**** SELECTED EXCERPT

Performance difference due to indexing during matrix multiplication

Question

I'm trying out the difference between using a tiled and naive implementation in CUDA C++. I expect to see a performance gap in these variations because of the repeated usage of shared memory. However, the speedup was only about twice as fast (naive ~12ms and tiled ~6ms). Here are the code snippets:

#include <iostream>
#include <assert.h>
using namespace std;

# define N 1024
# define THREADS 16
# define IDX(x, y, s) (x*s + y)

#define gpuErrchk(ans) { gpuAssert((ans), __FILE__, __LINE__); }
inline void gpuAssert(cudaError_t code, const char *file, int line, bool abort=true)
{
   if (code != cudaSuccess) 
   {
      fprintf(stderr,"GPUassert: %s %s %d\n", cudaGetErrorString(code), file, line);
      if (abort) exit(code);
   }
}

void init_values(int *a, int *b, int sz) {
    for(int i=0; i<sz; i++) {
        a[i] = rand()%513 - 256;
        b[i] = rand()%513 - 256;
    }
}

__global__ 
void matmul(int *a, int *b, int *c, int n) {
    // perform parallel matmul
    int x = blockIdx.x * blockDim.x + threadIdx.x;
    int y = blockIdx.y * blockDim.y + threadIdx.y;
    int t = 0;
    for(int i=0; i<n; i++) {
        t += (a[IDX(x, i, n)] * b[IDX(i, y, n)]);
    }
    c[IDX(x, y, n)] = t;
}

void matmul_verify(int *a, int *b, int *c, int n) {
    for(int i=0; i<n; i++) {
        for(int j=0; j<n; j++) {
            int t = 0;
            for(int k=0; k<n; k++)

********
**** RECORDS SUPPLIED

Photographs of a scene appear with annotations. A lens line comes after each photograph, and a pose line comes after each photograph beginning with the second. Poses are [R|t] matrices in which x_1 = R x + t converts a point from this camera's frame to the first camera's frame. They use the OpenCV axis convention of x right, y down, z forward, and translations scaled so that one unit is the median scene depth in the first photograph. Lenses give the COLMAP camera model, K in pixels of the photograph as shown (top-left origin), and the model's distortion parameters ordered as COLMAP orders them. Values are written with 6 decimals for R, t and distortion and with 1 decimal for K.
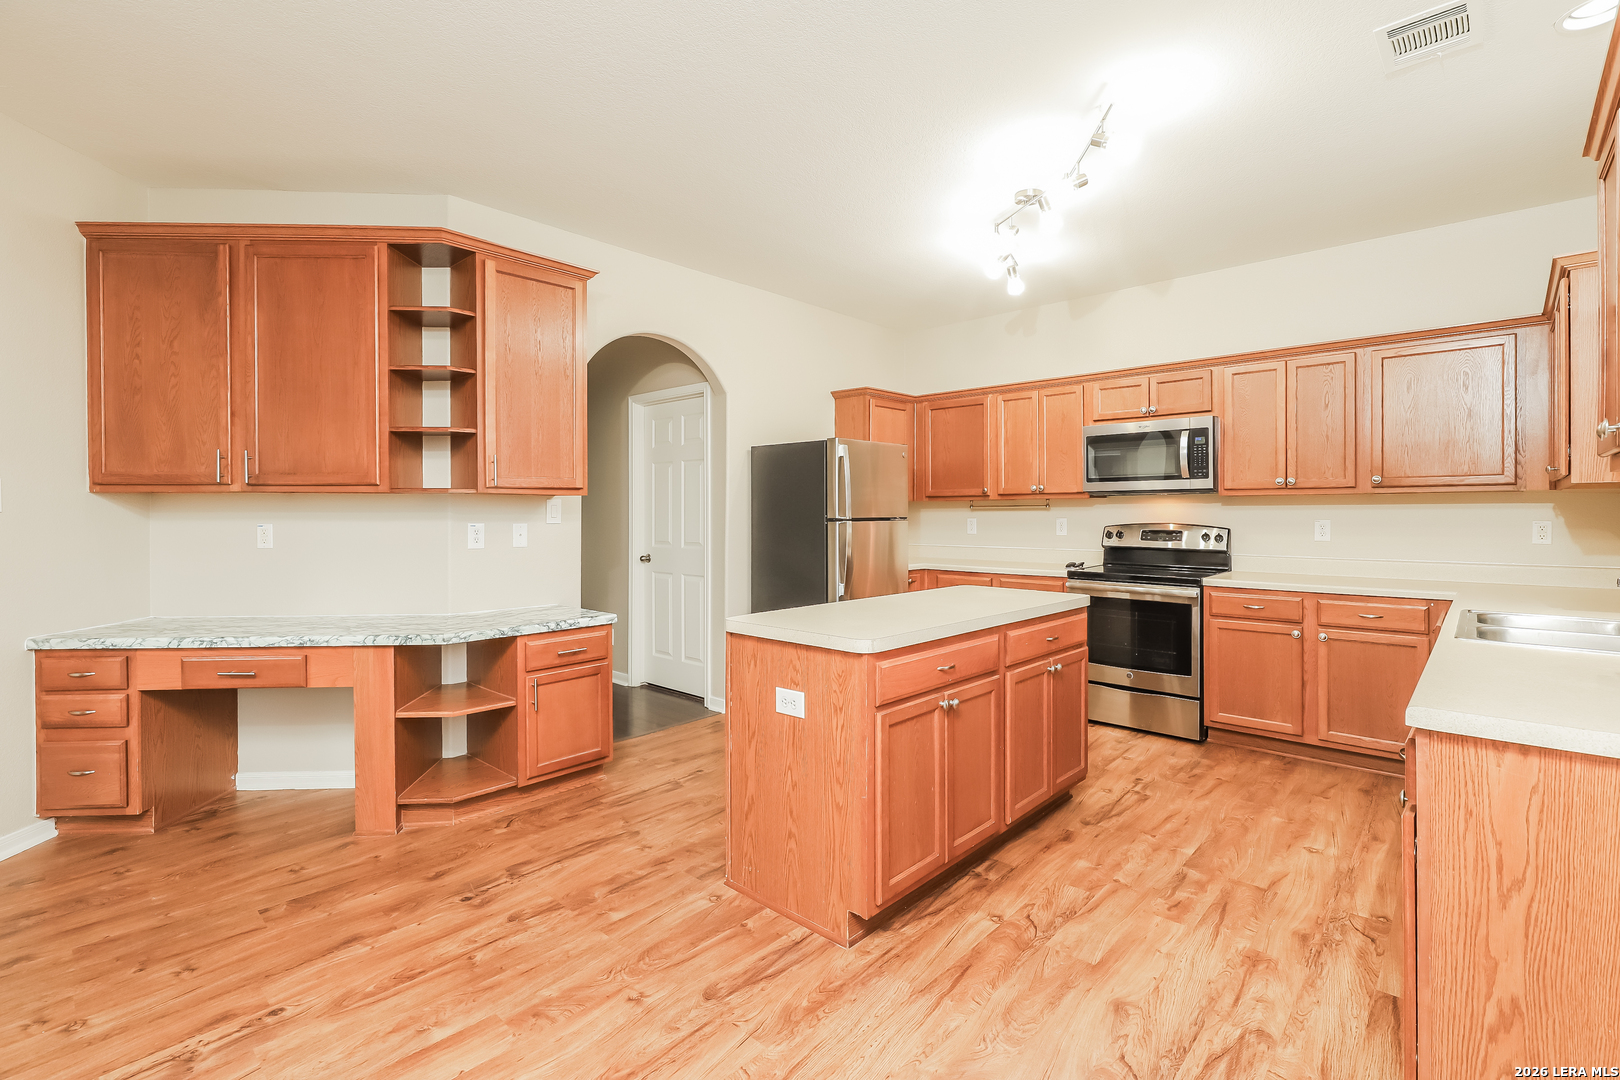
lens RADIAL K [[732.0, 0, 818.0], [0, 732.0, 531.1], [0, 0, 1]] dist [0.003251, 0.000025]
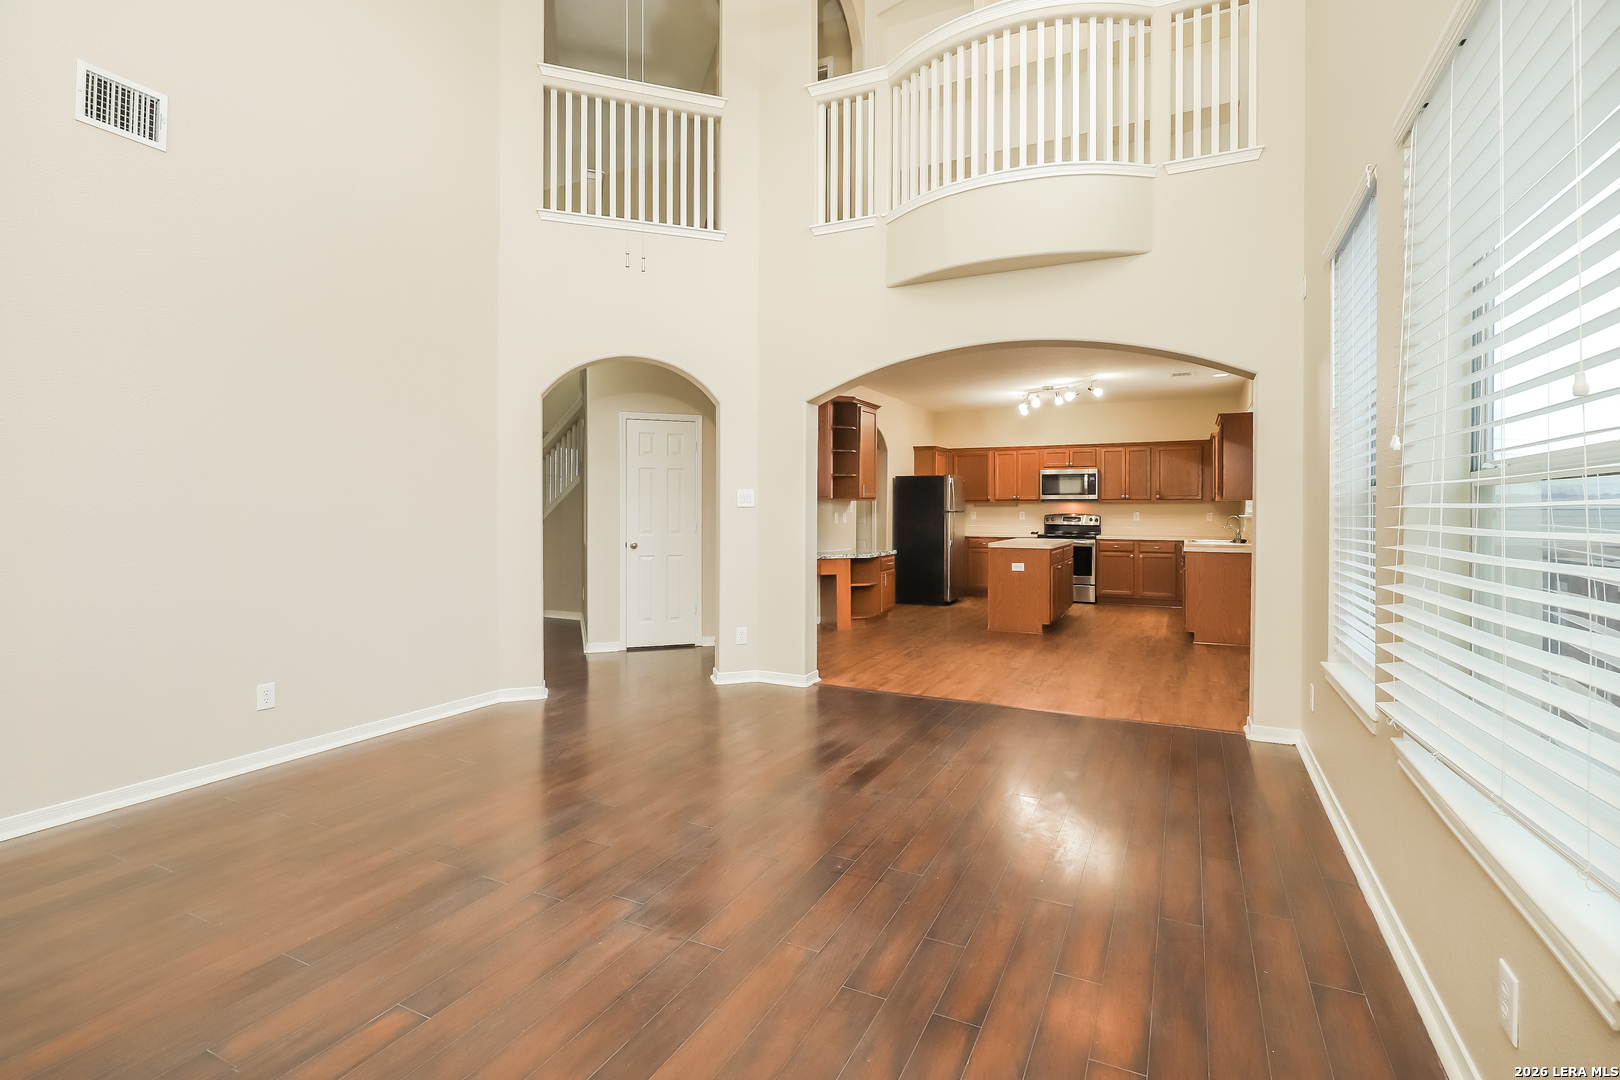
lens RADIAL K [[732.0, 0, 815.0], [0, 732.0, 529.8], [0, 0, 1]] dist [0.003251, 0.000025]
pose [[0.962605, -0.007735, 0.270798, -0.995595], [0.007333, 0.999970, 0.002496, 0.030546], [-0.270809, -0.000417, 0.962633, -1.049875]]
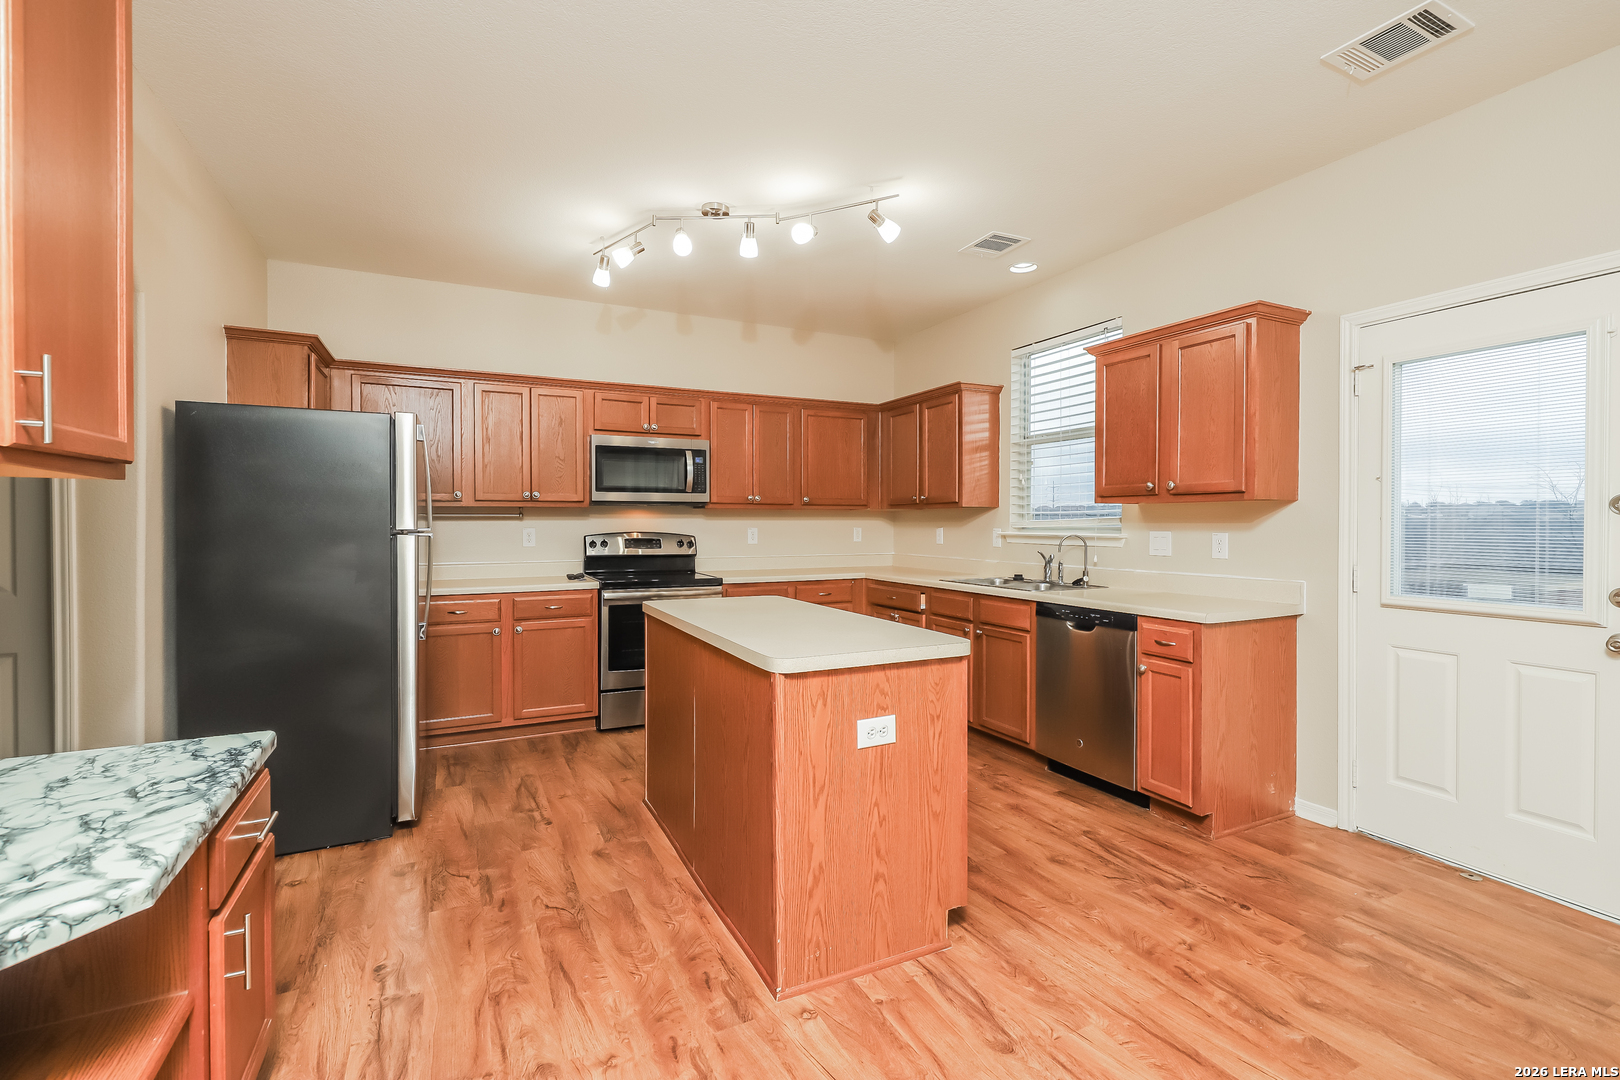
lens RADIAL K [[732.0, 0, 809.8], [0, 732.0, 541.0], [0, 0, 1]] dist [0.003251, 0.000025]
pose [[0.366572, -0.022125, 0.930126, -0.505397], [0.022664, 0.999633, 0.014846, -0.009198], [-0.930113, 0.015638, 0.366939, 0.414562]]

********

TASK STATEMENT: List every macro that the CUDA matrix multiplication question defines with a preprocessor define directive.

ANSWER FOR THE TASK: N, THREADS, IDX and gpuErrchk.